Predicting Intent Behind Selections in Scatterplot Visualizations

Kiran Gadhave, Jochen Goertler, Zach Cutler, Carolina Nobre, Oliver Deussen, Miriah Meyer, Jeff Phillips, Alexander Lex


Intent-Inference screenshot

Abstract

Predicting and capturing an analyst’s intent behind a selection in a data visualization is valuable in two scenarios: First, a successful prediction of a pattern an analyst intended to select can be used to auto-complete a partial selection which, in turn, can improve the correctness of the selection. Second, knowing the intent behind a selection can be used to improve recall and reproducibility. In this paper, we introduce methods to infer analyst's intents behind selections in data visualizations, such as scatterplots.
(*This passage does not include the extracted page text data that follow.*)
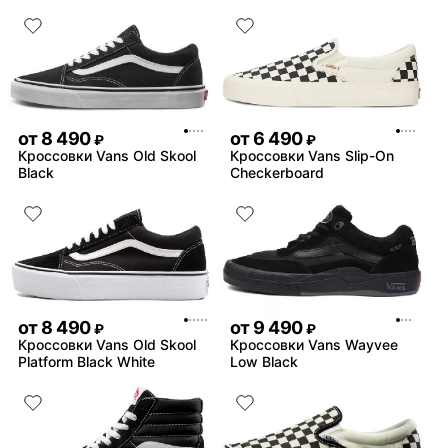
от
8 490
от
6 490
₽
₽
Кроссовки Vans Old Skool
Кроссовки Vans Slip-On
Black
Checkerboard
от
8 490
от
9 490
₽
₽
Кроссовки Vans Old Skool
Кроссовки Vans Wayvee
Platform Black White
Low Black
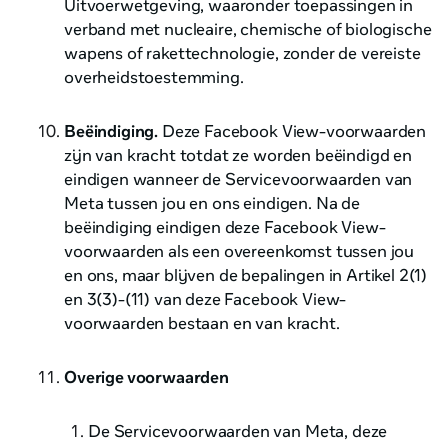
Uitvoerwetgeving, waaronder toepassingen in
verband met nucleaire, chemische of biologische
wapens of rakettechnologie, zonder de vereiste
overheidstoestemming.
Beëindiging.
Deze Facebook View-voorwaarden
zijn van kracht totdat ze worden beëindigd en
eindigen wanneer de Servicevoorwaarden van
Meta tussen jou en ons eindigen. Na de
beëindiging eindigen deze Facebook View-
voorwaarden als een overeenkomst tussen jou
en ons, maar blijven de bepalingen in Artikel 2(1)
en 3(3)-(11) van deze Facebook View-
voorwaarden bestaan en van kracht.
Overige voorwaarden
De Servicevoorwaarden van Meta, deze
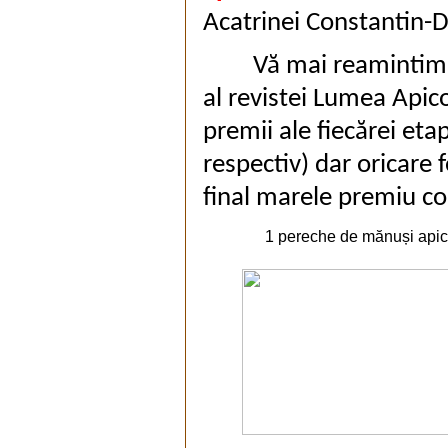
Acatrinei Constantin-D
Vă mai reamintim c
al revistei Lumea Apico
premii ale fiecărei et
respectiv) dar oricare 
final marele premiu co
1 pereche de mănuși apic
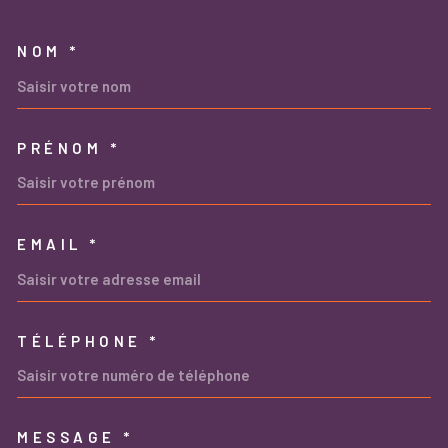
NOM *
TRAD_MELTEM_VOSCOORDON
PRÉNOM *
EMAIL *
TÉLÉPHONE *
MESSAGE *
TRAD_MELTEM_VOREDEMAND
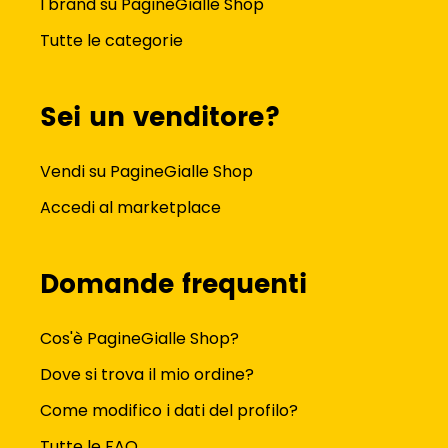
I brand su PagineGialle Shop
Tutte le categorie
Sei un venditore?
Vendi su PagineGialle Shop
Accedi al marketplace
Domande frequenti
Cos'è PagineGialle Shop?
Dove si trova il mio ordine?
Come modifico i dati del profilo?
Tutte le FAQ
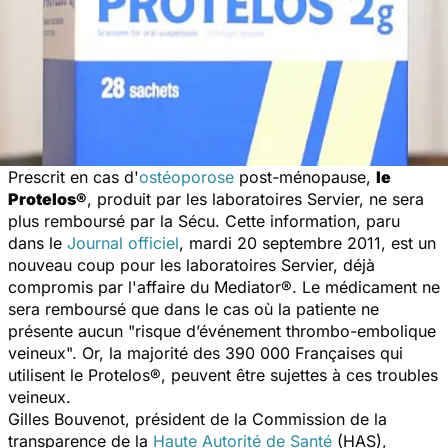
Prescrit en cas d'
ostéoporose
post-ménopause,
le
Protelos®
, produit par les laboratoires Servier, ne sera
plus remboursé par la Sécu. Cette information, paru
dans le
Journal officiel
, mardi 20 septembre 2011, est un
nouveau coup pour les laboratoires Servier, déjà
compromis par l'affaire du Mediator®. Le médicament ne
sera remboursé que dans le cas où la patiente ne
présente aucun "risque d’événement thrombo-embolique
veineux". Or, la majorité des 390 000 Françaises qui
utilisent le Protelos®, peuvent être sujettes à ces troubles
veineux.
Gilles Bouvenot, président de la Commission de la
transparence de la
Haute Autorité de Santé
(HAS),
We describe intents based on patterns in the data, and identify algorithms that can capture these patterns. Upon an interactive selection, we compare the selected items with the results of a large set of computed patterns, and use various ranking approaches to identify the best pattern for an analyst's selection. We store annotations and the metadata to reconstruct a selection, such as the type of algorithm and its parameterization, in a provenance graph. We present a prototype system that implements these methods for tabular data and scatterplots. Analysts can select a prediction to auto-complete partial selections and to seamlessly log their intents. We discuss implications of our approach for reproducibility and reuse of analysis workflows. We evaluate our approach in a crowd-sourced study, where we show that auto-completing selection improves accuracy, and that we can accurately capture pattern-based intent.


Citation

Kiran Gadhave, Jochen Goertler, Zach Cutler, Carolina Nobre, Oliver Deussen, Miriah Meyer, Jeff Phillips, Alexander Lex
Predicting Intent Behind Selections in Scatterplot Visualizations
Information Visualization, 20(4): 207–228, doi:10.1177/14738716211038604, 2021.


Acknowledgements

We thank the domain experts we interviewed for their time and their willingness to provide datasets, and Lane Harrison and members of the Visualization Design Lab for feedback. We gratefully acknowledge funding by the National Science Foundation (IIS 1751238) and by the Deutsche Forschungsgemeinschaft (251654672-TRR 161).